We-Think was the latest in a string of acclaimed books: Living on Thin Air, a guide to living and working in the new economy; Up the Down Escalator, an attack on the culture of public pessimism accompanying globalization and In Search of Work, published in the 1980s, which was one of the first books to predict the rise of more flexible and networked forms of employment.
In 2005 Charles was ranked by Accenture, the management consultancy, as one of the top management thinkers in the world. A past winner of the prestigious David Watt prize for journalism, Charles was profiled by the New York Times in 2004 for generating one of the best ideas of the year, the rise of the activist amateur, outlined in his report, The Pro-Am Revolution.
As well as advising a wide range of organisations on innovation including the BBC, Vodafone, Microsoft, Ericsson, Channel Four Television and the Royal Shakespeare Company, Charles has been an ideas generator in his own right. As an associate editor of the Independent he helped Helen Fielding devise Bridget Jones′s diary. He wrote the first British report on the rise of social entrepreneurship, which has since become a global movement. His report on the potential for the web to generate social change led to the creation of the Social Innovation Camp movement.
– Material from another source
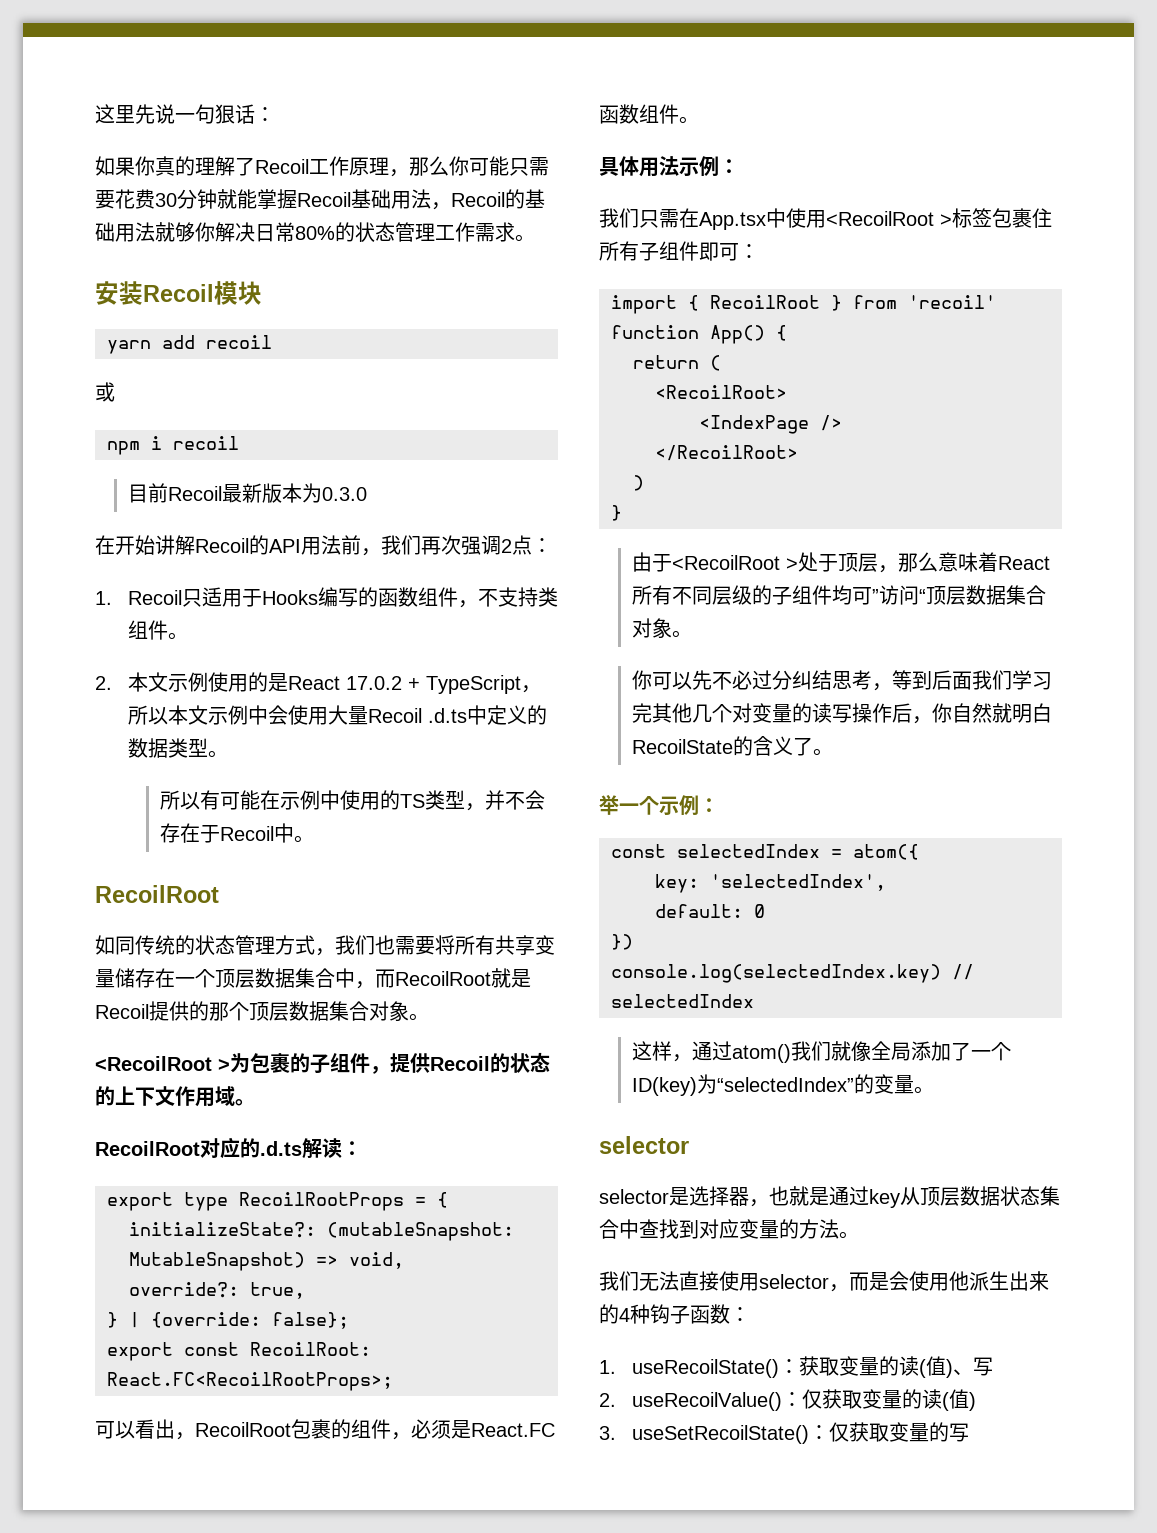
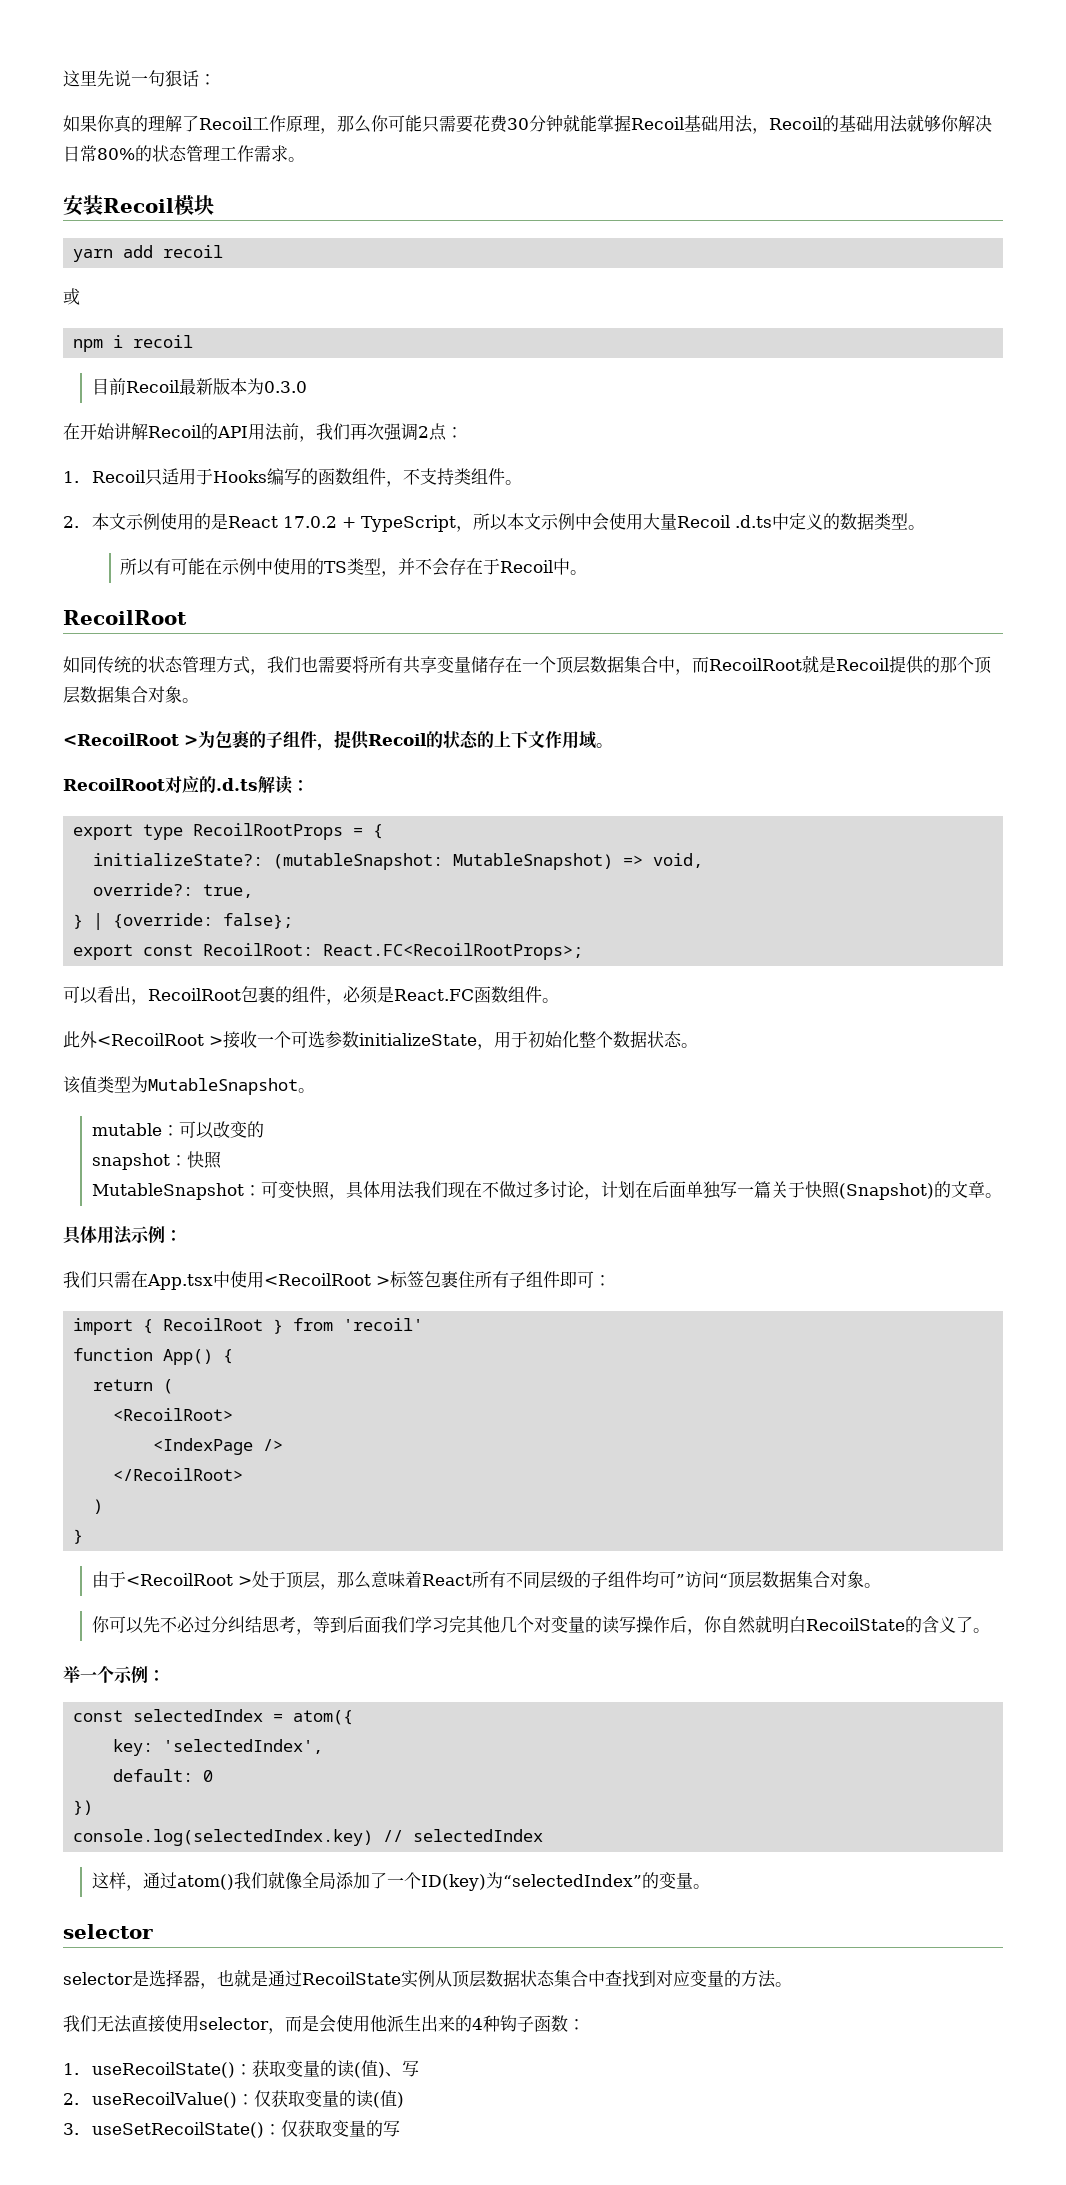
(699, 120) none -> [63,1031,698,1050] [63,1076,315,1095] [91,1121,264,1139] [91,1151,222,1170] [91,1181,1002,1200] // 此外<RecoilRoot >接收一个可选参数initializeState，用于初始化整个数据状态。 // 该值类型为MutableSnapshot。 // mutable：可以改变的 // snapshot：快照 // MutableSnapshot：可变快照，具体用法我们现在不做过多讨论，计划在后面单独写一篇关于快照(Snapshot)的文章。
[869,1189,900,1208] key -> [302,1970,435,1988] RecoilState实例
Charles has worked extensively as a senior adviser to the governments, advising the 10 Downing St policy unit, the Department for Trade and Industry and the European Commission on the rise of the knowledge driven economy and the Internet, as well as the government of Shanghai. He is an advisor to the Department for Education′s Innovation Unit on future strategies for more networked and personalised approaches to learning and education. He is a co-founder of the public service design agency Participle.
A visiting senior fellow at the British National Endowment for Science Technology and the Arts, he is also a longstanding senior research associate with the influential London think-tank Demos and a visiting fellow at Oxford University′s Said Business School and the Young Foundatio. He is co-founder of Participle, the public service innovation agency, which is working with central and local government to devise new approaches to intractable social challenges.
Charles spent ten years working for the Financial Times where he was Labour Editor, Industrial Editor and Tokyo Bureau Chief before becoming the paper′s Features Editor. In 1994 he moved to the Independent as assistant editor in charge of features and became an independent author and advisor in 1996.